I rad supervisor,1 rad flow supervisor,1 RN manager, 1 RN educator,
We run 9-10 RN per day to staff all of Radiology.
1 RN for CT cases /and CTA
1 RN to float/ MRI cases / Litho cases/and any general anesthesia cases done in the RAD dept.
2-3 RN in holding (which is pre and post care) is a 4 bed area(its definetly TOO SMALL for our volumn and flow.
we staff from 0600-1930 M-F. weekday call 2 x per mo,and weekend call 2x in a 4 mo period.Nursing in this dept is all SELF-SCHEDULING.
kc
sunnymqt
19 Posts
I wish I knew how to schedule cases in two rooms inpatient and outpatient. It seems like lack of communication and confusion every day. We are trying to have outpatient days instead of trying to mix both.
sunny, how do you do it now? Do you use a book for each room, or is it via computer, or do you have a dry-erase board in each room, or in a central area? It's always hard to fit in the last-minute in-pt procedures; I think juggling is universal, in Radiology.
We have a dry erase board for the two rooms. Do you schedule like permcath-one hour, angio- 2hours, shuntogram- 1hour, ect...
Seems the schedule always is behind and we have unhappy customers waiting. We are just starting to have outpatients on two days a weeke and not have many electives on Monday. We are always adding on after the weekend. We also have another procedure room without fluro that we use for para, thora and piccs.

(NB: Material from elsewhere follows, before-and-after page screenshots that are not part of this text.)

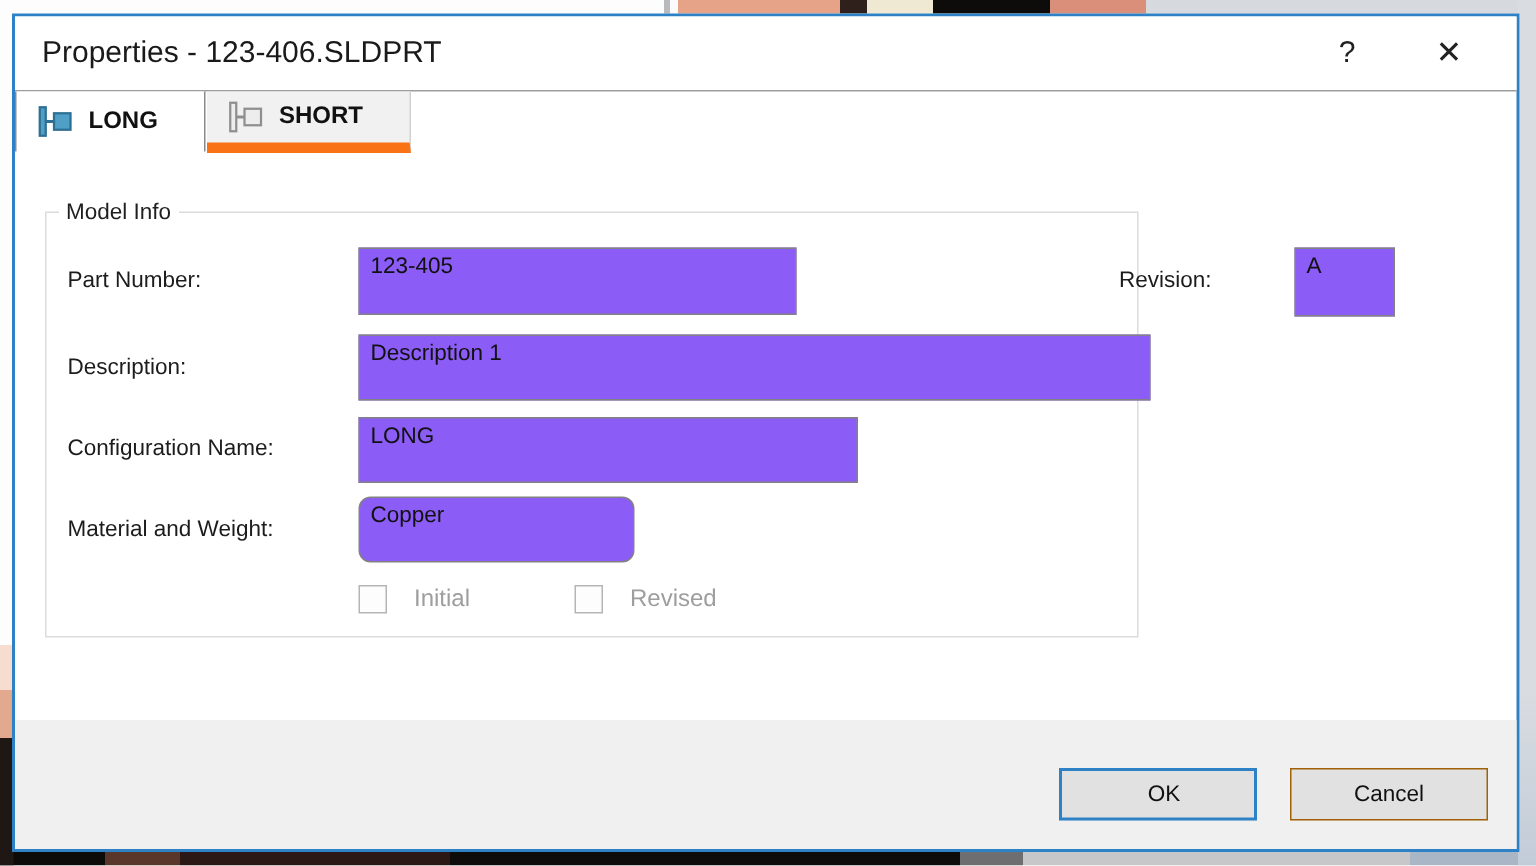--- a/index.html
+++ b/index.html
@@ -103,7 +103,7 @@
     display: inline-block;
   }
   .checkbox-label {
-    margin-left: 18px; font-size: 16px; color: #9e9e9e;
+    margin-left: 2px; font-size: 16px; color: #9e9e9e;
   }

Who does your scheduling? Central scheduling or department scheduling?
(note the date on the original post, but this subject, as they say, is timeless, lol!)
There's a "usual time" that each case will take, and then there's the amount of time it REALLY takes, when unexpected surprises surface. Sometimes the para is slick and we can move on to something else quicker than we thought we'd be able to . . .
I'm not in Radiology anymore, just Cath Lab, but whenever I schedule a pt to come in for a pre-cath talk with the MD, I always warn them we could be delayed d/t an emergency, or a case that takes longer than we expected (e.g., difficult access) -- so I tell them to bring a book and make sure they understand that when the doc is free, he'll be able to see them. We try to stay in contact with the Short Stay Unit, too, letting the nurses know that we're delayed starting d/t ___________, and to please inform the pt (we haven't forgotten him!!).
Mondays are busy d/t sick pts admitted over the weekend who need procedures; Fridays are busy, well, because they're FRIDAYS! Pts shouldn't have to take up a hospital bed all weekend because they're waiting for a procedure -- so do it on Friday, of course!
Sometimes we had to arrange the schedule because the only MD who did such-and-such procedure, wasn't scheduled to do procedures that day, or was off, or something.
A central clerk in Radiology did the scheduling (according to guidelines, including which MDs were assigned and which rooms we could do procedures in), although the techs arranged their individual room schedule.
Who does your scheduling now? It should be someone who knows something of the procedures, so that person knows how to schedule what procedure in what room, given the staffing complement for that day. Each team in each room took care of the schedule, but was not an island, in that the teams communicated back and forth, sometimes switching pts (on paper) from one room to the other, as the room opened up. Hopefully we could keep the IR running from room to room, efficiently.